The line segment joining the points (3, -4) and (1, 2) is trisected at the points P and Q . If the coordinates of P and Q are (p, -2) and (5/3, q) respectively. Find the values of p and q.
Answers
The line segment joining the points (3,-4) and (1,2) is trisected at the points P and Q.
- Coordinates of P : (p, -2)
- Coordinates of Q : (5/3, q)
From the section formula for P,
P(x,y) = ( ( 1*1 + 2*3 )/1+2 , ( 1*2 + -4*2)/1+2 ) = (7/3, -2)
Q(x,y) = ( ( 2*1 + 1*3 )/1+2 , ( 2*2 + -4*1)/1+2 ) = (5/3, 0)
Hence, p=7/3 and q=0.
The line segment joining the points (3,-4) and (1, 2) is trisect at a point P(p, - 2) and Q (5/3,q)

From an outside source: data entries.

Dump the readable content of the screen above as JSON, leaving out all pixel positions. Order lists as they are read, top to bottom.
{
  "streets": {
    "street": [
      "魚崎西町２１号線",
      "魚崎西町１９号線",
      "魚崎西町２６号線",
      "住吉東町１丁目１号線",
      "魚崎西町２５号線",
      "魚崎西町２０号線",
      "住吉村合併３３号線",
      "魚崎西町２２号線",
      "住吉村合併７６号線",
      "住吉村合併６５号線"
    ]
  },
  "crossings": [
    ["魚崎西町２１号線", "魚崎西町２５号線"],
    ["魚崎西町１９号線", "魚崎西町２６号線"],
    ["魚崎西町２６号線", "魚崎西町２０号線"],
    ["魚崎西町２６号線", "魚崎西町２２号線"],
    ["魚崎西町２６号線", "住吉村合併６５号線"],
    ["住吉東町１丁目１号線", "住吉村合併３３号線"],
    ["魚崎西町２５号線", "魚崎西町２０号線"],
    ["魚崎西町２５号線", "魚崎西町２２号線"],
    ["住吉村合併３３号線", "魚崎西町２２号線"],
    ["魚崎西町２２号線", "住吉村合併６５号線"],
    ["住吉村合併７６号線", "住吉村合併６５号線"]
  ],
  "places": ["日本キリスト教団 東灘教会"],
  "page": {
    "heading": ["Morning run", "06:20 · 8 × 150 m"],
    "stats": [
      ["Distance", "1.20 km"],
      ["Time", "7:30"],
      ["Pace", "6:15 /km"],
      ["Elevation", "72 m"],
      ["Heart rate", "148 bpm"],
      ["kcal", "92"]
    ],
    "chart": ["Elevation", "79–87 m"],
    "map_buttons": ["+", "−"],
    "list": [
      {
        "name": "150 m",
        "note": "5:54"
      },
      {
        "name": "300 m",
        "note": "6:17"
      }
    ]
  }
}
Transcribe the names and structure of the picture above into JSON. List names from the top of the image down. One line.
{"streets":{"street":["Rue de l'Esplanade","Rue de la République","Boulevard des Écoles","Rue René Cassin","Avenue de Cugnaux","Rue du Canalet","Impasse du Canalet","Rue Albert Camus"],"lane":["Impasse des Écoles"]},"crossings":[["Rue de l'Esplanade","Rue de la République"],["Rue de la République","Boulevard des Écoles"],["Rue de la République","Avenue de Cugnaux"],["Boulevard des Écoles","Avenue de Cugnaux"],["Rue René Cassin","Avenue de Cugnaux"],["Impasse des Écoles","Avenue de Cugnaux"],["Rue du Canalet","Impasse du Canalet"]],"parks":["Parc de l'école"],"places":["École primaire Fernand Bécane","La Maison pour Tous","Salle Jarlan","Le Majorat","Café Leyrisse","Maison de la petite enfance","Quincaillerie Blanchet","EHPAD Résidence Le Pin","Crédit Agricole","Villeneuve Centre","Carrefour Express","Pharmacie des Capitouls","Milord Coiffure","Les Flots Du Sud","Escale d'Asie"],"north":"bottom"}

The value of p=7/3 and the value of q =0
Step 1:
Let's consider the joining point of the straight line is A(3,-4) and B(1,2)
Step 2:
As at point P and Q the straight line AB is trisect so for straight line AQ P is the mid point.
Step 3:
As P is the mid point of AQ so
X co ordinate of P = ( X co ordinate of A+ X co ordinate of Q) /2
Similarly
Y co ordinate of P = ( Y co ordinate of A+ Y co ordinate of Q) /2.
Step 4:
For calculating X co ordinate
p = (3+5/3)/2
p= 7/3
For calculating Y co ordinate
-2=(-4+q)/2
q=0
Therefore the value of p=7/3
and the value of q=0
Step 5:
To cross check the answer if we consider the PB straight line and Q is the mid point of PB. Then do the the problem in similar method. The value of p will come 7/3 and value of q will come 0.